Invited
Speaker
Outline of Drug Discovery Partnerships
between Western Pharma and Indian Laboratories
Ashis K. Saha
India
Drug discovery is undergoing a major paradigm shift. Faced
with the steepest of challenges, the pharmaceutical industry requires
far higher research productivity while reducing expenditures for R&D
overall. Major patent expiries, a plethora of late stage clinical
failures, spiraling costs for drug development, regulatory approvals,
launch/marketing etc have all contributed to what has even been metaphorically
related to the iceberg that sunk the Titanic. Challenges that life
threatening diseases such as cancer and diabetes pose to the world
population are surely not going to be met adequately if the endeavor
of drug discovery and the associated culture of innovation crumbles
like the Titanic. A new paradigm of trust-based partnership between
knowledge and expertise centers across all interdisciplinary and intercontinental
divides is being built to ensure human health continues to benefit
from the scientific breakthroughs of the likes of histamine blockers,
ACE-inhibitors and cholesterol-lowering statins.

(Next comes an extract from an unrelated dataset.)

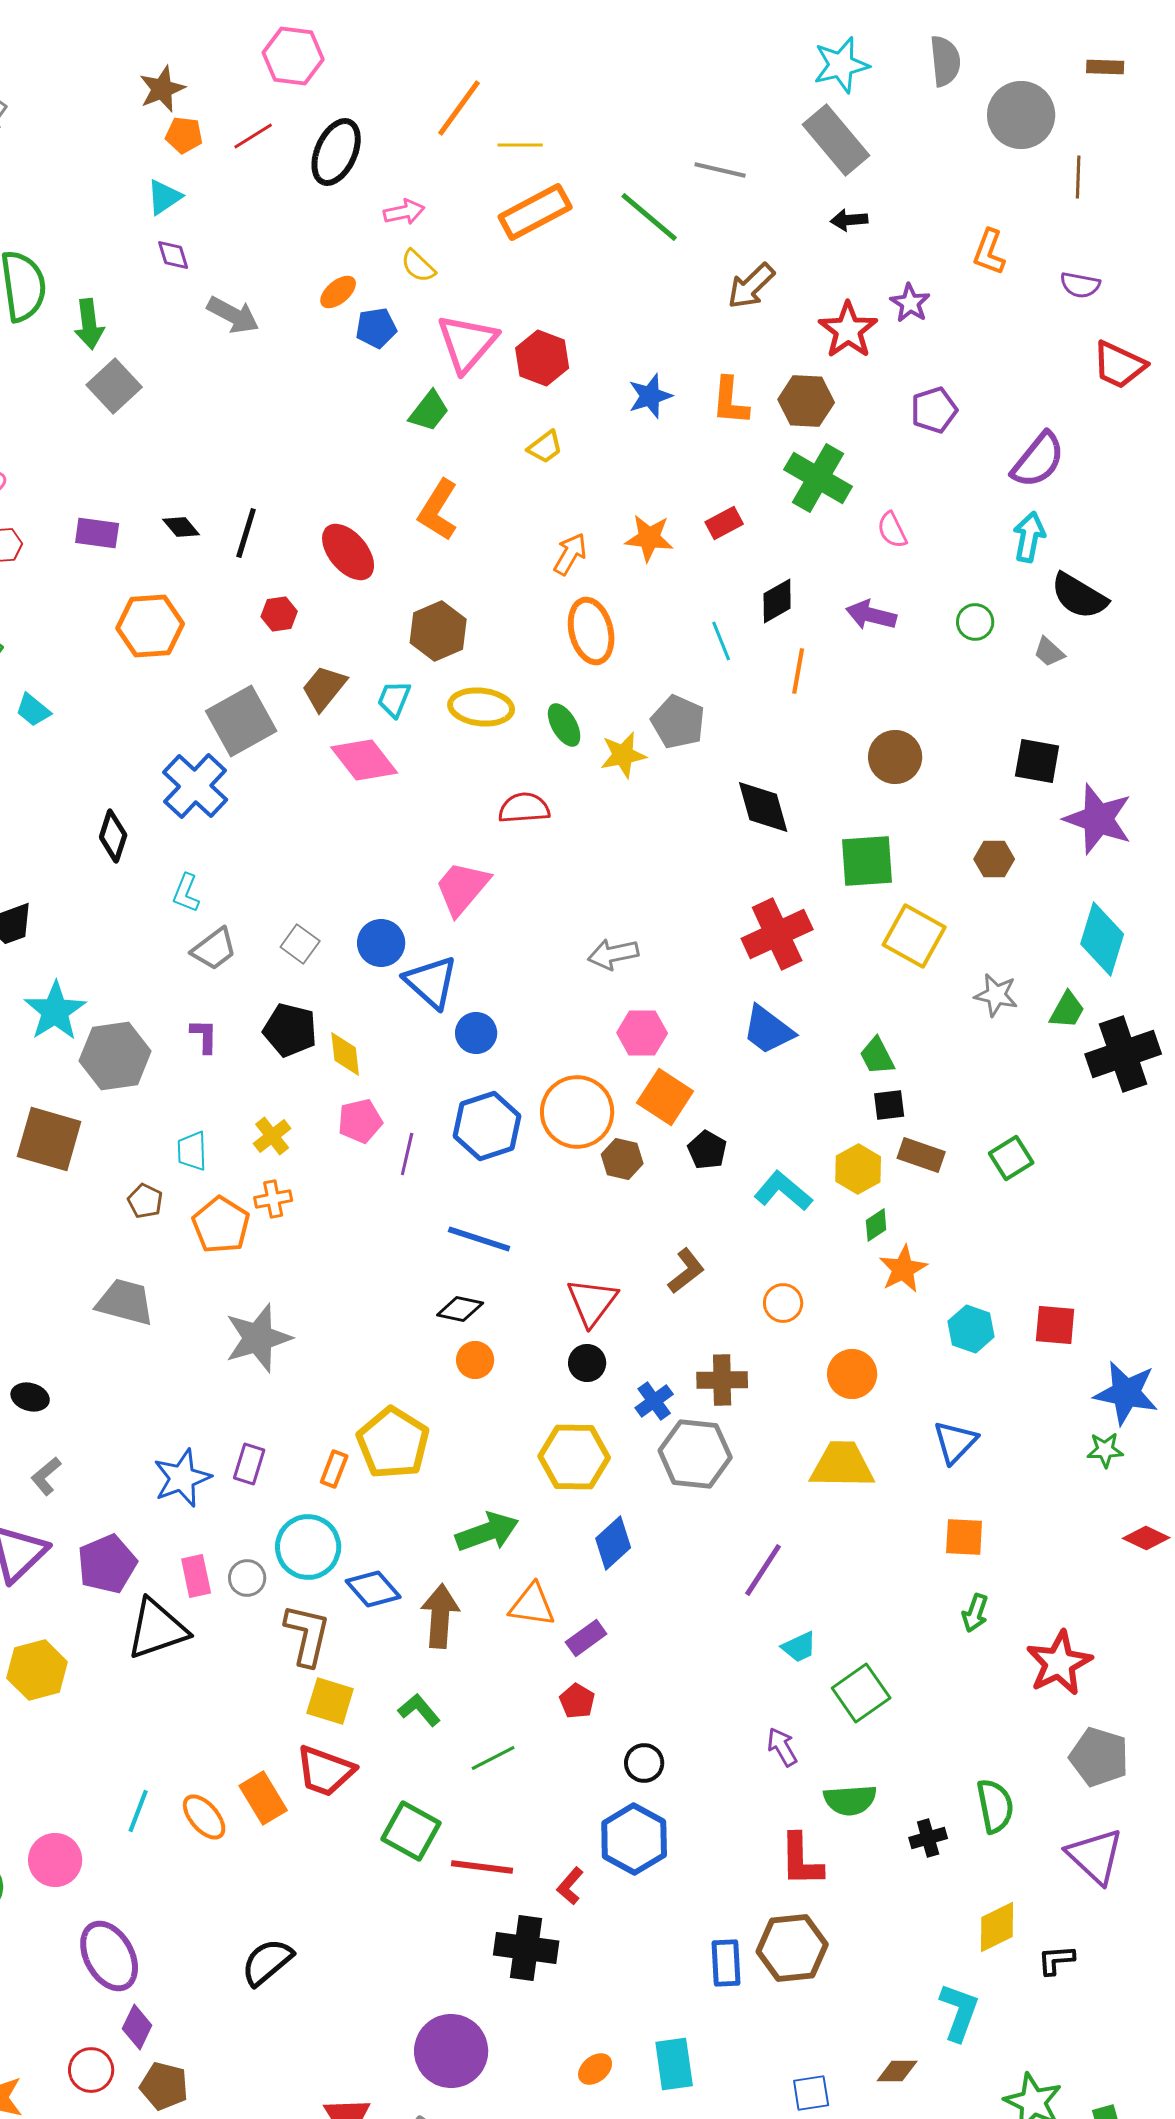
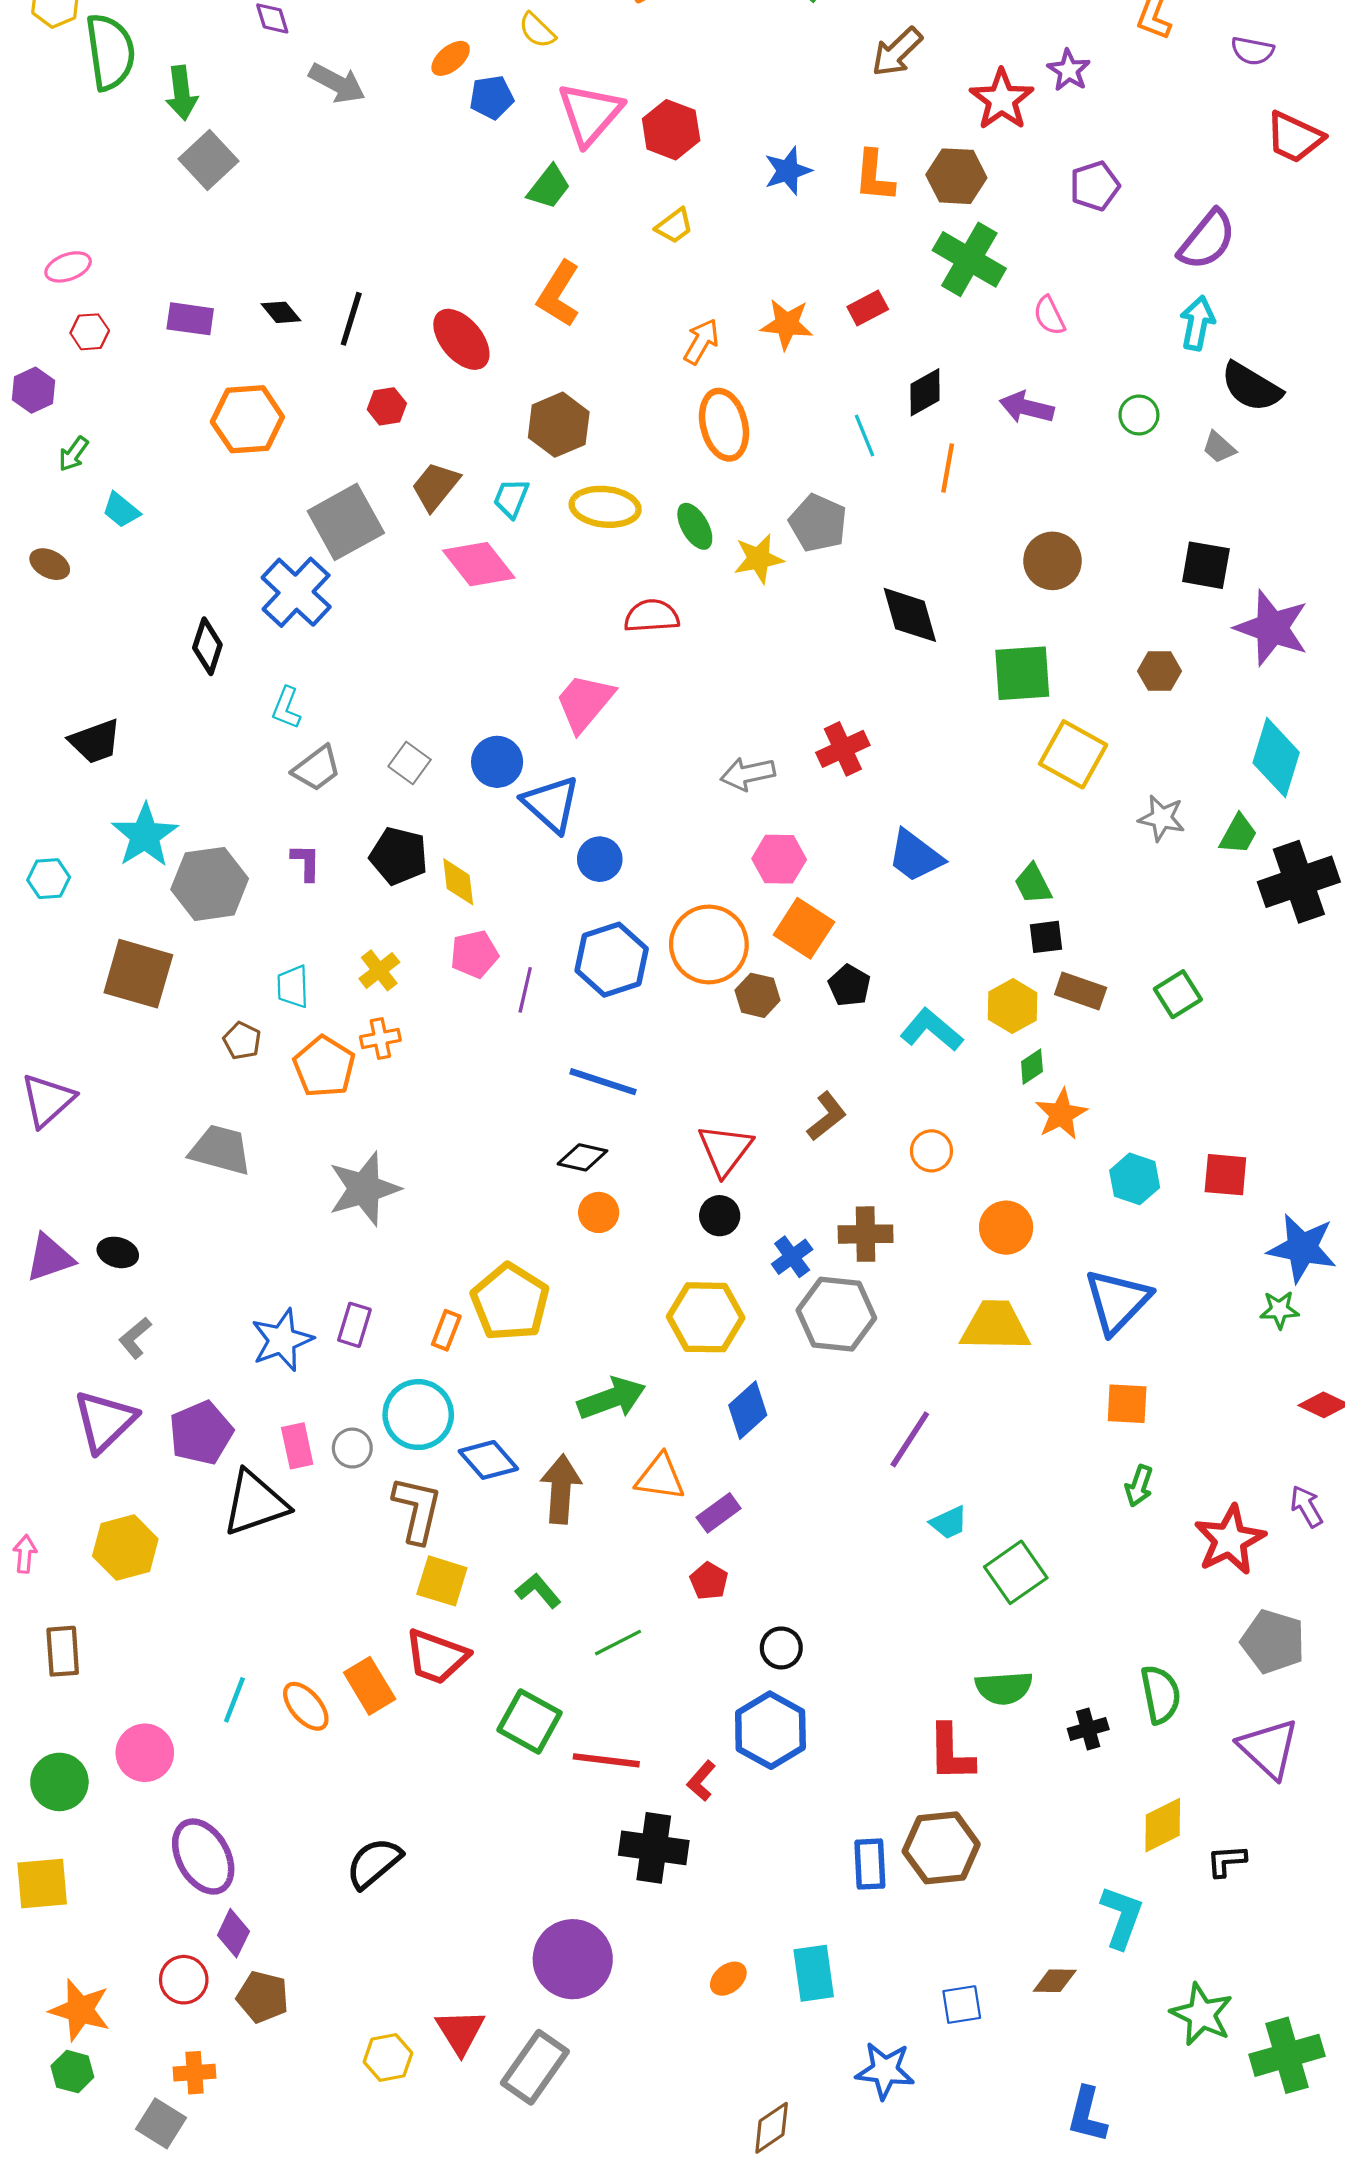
red cross: (777, 934) -> (843, 749), moved, size x0.7
blue triangle: (955, 1442) -> (1117, 1301), size x1.4
purple arrow: (782, 1747) -> (1306, 1506), moved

India is well known for the strides it made in making life saving
medications affordable for the masses. Much of this stride was made
through innovative approaches in developing low cost generics and
resulting cheaper medicines helped not only the population in India,
but have been distributed worldwide. This success notwithstanding,
India is sometimes seen as lacking in the type of innovation necessary
to create novel new medicines. Neither there appeared to have been
a culture of IP protection that provides for the risk-taking of an
innovating organization/individual. Much interest was generated for
a change in IP protection after India became a WTO member country
in 1995 allowing protection of product patent for the first time in
India. The intellectual drive for discovering new products is now
evident across many Indian laboratories even in organizations that
earlier only made copycat medicines. The decades' long strong culture
of chemistry in India together with newly established culture of risk
taking, IP creation and modern interdisciplinary research are creating
a new breed of young scientists satisfied better with intellectual
pursuit of drug discovery. Challenges, however, are abundant from
the slow pace of changes to workplace ways that sometimes could be
seen as counterproductive to creative thinking. Alliances between
Indian drug companies and CROs with Western pharma have been abundant
in recent years. Such partnerships are likely to bear the first significant
harvests from India's labor in drug discovery. The path to the discovery
of the drugs of the future will prominently feature energetic collaborations
between expertise powerhouses of the West and skilled scientists in
laboratories throughout India. In this talk, an outline will be provided
on the state of innovative drug discovery in India.